For the record, a cross post:

The problem you are describing is the well known Gambler's fallacy. Now, of course, if the tosses are actually independent, you can ignore everything that happened before, and just go with the actual event: p = 0.5. But that won't tell you whether the events actually were independent. So if independence is your assumption, there is no point doing this at all. But how can we test this? Let's take your sequence, put all sequences of 4 events into a matrix, then pull out all instances where the first three events are "1", and then see what we have. No loops required. 1,000,000 trials is pretty much instantaneous.

N <- 1000000
set.seed <- 3141593
events <- sample(0:1, N, replace = TRUE)
sets <- matrix(numeric((N-3) * 4), nrow = N-3, ncol = 4)

sets[ , 1] <- events[1:(N-3)]
sets[ , 2] <- events[2:(N-2)]
sets[ , 3] <- events[3:(N-1)]
sets[ , 4] <- events[4:(N-0)]

sel <- rowSums(sets[, 1:3]) == 3        # 3  times (1) in the first three columns
head(sets[sel, ])                       # Always! check what you are doing

(tbl <- table(sets[sel, 4]))            # There you go.

(abs(tbl[1] - tbl[2]) / tbl[2]) * 100   # Difference in %

I get 62,344 vs. 62,244 which is just under 0.3% difference.


As previously mentioned, you should also consider counting 1111 twice within 11111 and beyond. 011110 would be one specific probability, while more 1s beyond four consecutives would require a bit more work. Would you say that you defined your problem specifically enough? I think your question can be answered better, whether it was coded with the same intention as your intended hypothesis.
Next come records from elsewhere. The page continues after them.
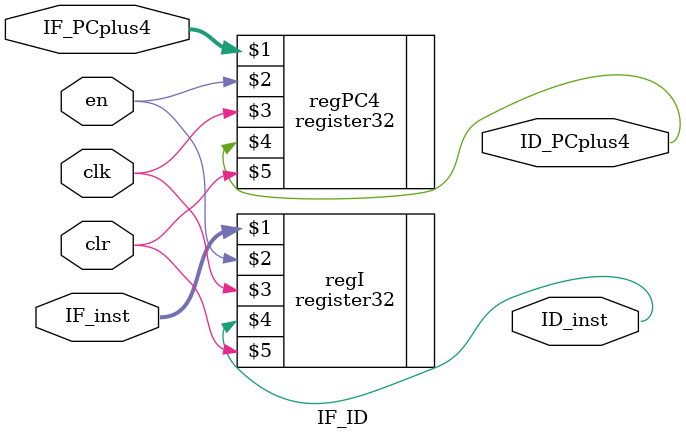
<source format=v>
`timescale 1ns / 1ps


module IF_ID(IF_inst, IF_PCplus4, en, clk, clr, ID_inst, ID_PCplus4);
input [31:0] IF_inst, IF_PCplus4;
input en, clk, clr;
output ID_inst, ID_PCplus4;

register32 regI(IF_inst, en, clk, ID_inst, clr);
register32 regPC4(IF_PCplus4, en, clk, ID_PCplus4, clr);
endmodule

</source>
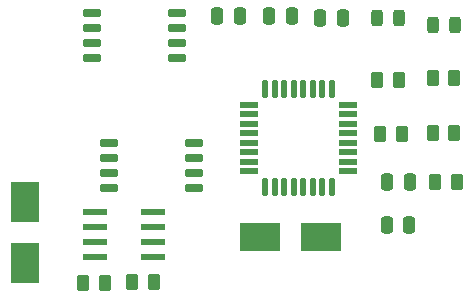
<source format=gtp>
%TF.GenerationSoftware,KiCad,Pcbnew,7.99.0-4047-gfc85112a72*%
%TF.CreationDate,2024-01-03T20:56:00+03:00*%
%TF.ProjectId,Prj 3 MCU DataLogger,50726a20-3320-44d4-9355-20446174614c,Version-1*%
%TF.SameCoordinates,Original*%
%TF.FileFunction,Paste,Top*%
%TF.FilePolarity,Positive*%
%FSLAX46Y46*%
G04 Gerber Fmt 4.6, Leading zero omitted, Abs format (unit mm)*
G04 Created by KiCad (PCBNEW 7.99.0-4047-gfc85112a72) date 2024-01-03 20:56:00*
%MOMM*%
%LPD*%
G01*
G04 APERTURE LIST*
G04 Aperture macros list*
%AMRoundRect*
0 Rectangle with rounded corners*
0 $1 Rounding radius*
0 $2 $3 $4 $5 $6 $7 $8 $9 X,Y pos of 4 corners*
0 Add a 4 corners polygon primitive as box body*
4,1,4,$2,$3,$4,$5,$6,$7,$8,$9,$2,$3,0*
0 Add four circle primitives for the rounded corners*
1,1,$1+$1,$2,$3*
1,1,$1+$1,$4,$5*
1,1,$1+$1,$6,$7*
1,1,$1+$1,$8,$9*
0 Add four rect primitives between the rounded corners*
20,1,$1+$1,$2,$3,$4,$5,0*
20,1,$1+$1,$4,$5,$6,$7,0*
20,1,$1+$1,$6,$7,$8,$9,0*
20,1,$1+$1,$8,$9,$2,$3,0*%
G04 Aperture macros list end*
%ADD10RoundRect,0.243750X-0.243750X-0.456250X0.243750X-0.456250X0.243750X0.456250X-0.243750X0.456250X0*%
%ADD11RoundRect,0.250000X-0.262500X-0.450000X0.262500X-0.450000X0.262500X0.450000X-0.262500X0.450000X0*%
%ADD12RoundRect,0.250000X0.250000X0.475000X-0.250000X0.475000X-0.250000X-0.475000X0.250000X-0.475000X0*%
%ADD13RoundRect,0.250000X-0.250000X-0.475000X0.250000X-0.475000X0.250000X0.475000X-0.250000X0.475000X0*%
%ADD14RoundRect,0.038500X-0.696500X-0.236500X0.696500X-0.236500X0.696500X0.236500X-0.696500X0.236500X0*%
%ADD15RoundRect,0.099000X-0.176000X-0.636000X0.176000X-0.636000X0.176000X0.636000X-0.176000X0.636000X0*%
%ADD16R,3.500000X2.400000*%
%ADD17R,2.400000X3.500000*%
%ADD18RoundRect,0.150000X-0.650000X-0.150000X0.650000X-0.150000X0.650000X0.150000X-0.650000X0.150000X0*%
%ADD19RoundRect,0.250000X0.262500X0.450000X-0.262500X0.450000X-0.262500X-0.450000X0.262500X-0.450000X0*%
%ADD20RoundRect,0.041300X-0.943700X-0.253700X0.943700X-0.253700X0.943700X0.253700X-0.943700X0.253700X0*%
G04 APERTURE END LIST*
D10*
%TO.C,D2*%
X120639200Y-73202800D03*
X122514200Y-73202800D03*
%TD*%
D11*
%TO.C,R6*%
X120675000Y-78460600D03*
X122500000Y-78460600D03*
%TD*%
D12*
%TO.C,C2*%
X117739200Y-73177400D03*
X115839200Y-73177400D03*
%TD*%
D13*
%TO.C,C1*%
X107127000Y-73025000D03*
X109027000Y-73025000D03*
%TD*%
D11*
%TO.C,R7*%
X125374000Y-78308200D03*
X127199000Y-78308200D03*
%TD*%
D10*
%TO.C,D1*%
X125389000Y-73761600D03*
X127264000Y-73761600D03*
%TD*%
D14*
%TO.C,U4*%
X109831400Y-80567200D03*
X109831400Y-81367200D03*
X109831400Y-82167200D03*
X109831400Y-82967200D03*
X109831400Y-83767200D03*
X109831400Y-84567200D03*
X109831400Y-85367200D03*
X109831400Y-86167200D03*
D15*
X111201400Y-87537200D03*
X112001400Y-87537200D03*
X112801400Y-87537200D03*
X113601400Y-87537200D03*
X114401400Y-87537200D03*
X115201400Y-87537200D03*
X116001400Y-87537200D03*
X116801400Y-87537200D03*
D14*
X118171400Y-86167200D03*
X118171400Y-85367200D03*
X118171400Y-84567200D03*
X118171400Y-83767200D03*
X118171400Y-82967200D03*
X118171400Y-82167200D03*
X118171400Y-81367200D03*
X118171400Y-80567200D03*
D15*
X116801400Y-79197200D03*
X116001400Y-79197200D03*
X115201400Y-79197200D03*
X114401400Y-79197200D03*
X113601400Y-79197200D03*
X112801400Y-79197200D03*
X112001400Y-79197200D03*
X111201400Y-79197200D03*
%TD*%
D16*
%TO.C,Y1*%
X115909400Y-91744800D03*
X110709400Y-91744800D03*
%TD*%
D13*
%TO.C,C4*%
X121478000Y-90728800D03*
X123378000Y-90728800D03*
%TD*%
D11*
%TO.C,R4*%
X125579500Y-87045800D03*
X127404500Y-87045800D03*
%TD*%
%TO.C,R2*%
X99898200Y-95554800D03*
X101723200Y-95554800D03*
%TD*%
D12*
%TO.C,C5*%
X113421200Y-73025000D03*
X111521200Y-73025000D03*
%TD*%
D17*
%TO.C,Y2*%
X90881200Y-93938400D03*
X90881200Y-88738400D03*
%TD*%
D18*
%TO.C,U1*%
X97949200Y-83820000D03*
X97949200Y-85090000D03*
X97949200Y-86360000D03*
X97949200Y-87630000D03*
X105149200Y-87630000D03*
X105149200Y-86360000D03*
X105149200Y-85090000D03*
X105149200Y-83820000D03*
%TD*%
D19*
%TO.C,R3*%
X122730900Y-83007200D03*
X120905900Y-83007200D03*
%TD*%
D11*
%TO.C,R5*%
X125350900Y-82931000D03*
X127175900Y-82931000D03*
%TD*%
D19*
%TO.C,R1*%
X97610300Y-95605600D03*
X95785300Y-95605600D03*
%TD*%
D20*
%TO.C,U3*%
X96760600Y-89611200D03*
X96760600Y-90881200D03*
X96760600Y-92151200D03*
X96760600Y-93421200D03*
X101710600Y-93421200D03*
X101710600Y-92151200D03*
X101710600Y-90881200D03*
X101710600Y-89611200D03*
%TD*%
D18*
%TO.C,U2*%
X96476000Y-72745600D03*
X96476000Y-74015600D03*
X96476000Y-75285600D03*
X96476000Y-76555600D03*
X103676000Y-76555600D03*
X103676000Y-75285600D03*
X103676000Y-74015600D03*
X103676000Y-72745600D03*
%TD*%
D12*
%TO.C,C3*%
X123403400Y-87071200D03*
X121503400Y-87071200D03*
%TD*%
M02*

</source>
Steipe's solution seems to be what you're looking for, but still not 100% sure because it was not specified in the original post.

@FJCC and @Steipe both provide solutions which will accurately replicate the OQ, but note that the results from either will vary depending on the seed you set. Other seeds will give different totals.

Actually @FJCC's solution is not quite correct, since it operates on groups of four, not one long string. If there were an issue with the RNG that would affect patterns of more than four repetitions, this would not be recognized.

There is an important lesson in that: when doing these kinds of statistical simulations, you have to be careful to translate the question exactly, and not use code that you assume to be equivalent. OP has made an assumption about how str_count() works, that turned out to be wrong, and @FJCC made an assumption that four independently flipped elements would be equivalent to OP's scenario, but that's not exactly true (although their analysis of the reason why OP's result is wrong is spot on!). Of course the resulting code may turn out to be awkward - but otherwise, if we assume independence, we might just as well write table(sample(0:1, 1000000, replace=TRUE)) - and we all know how that will turn out.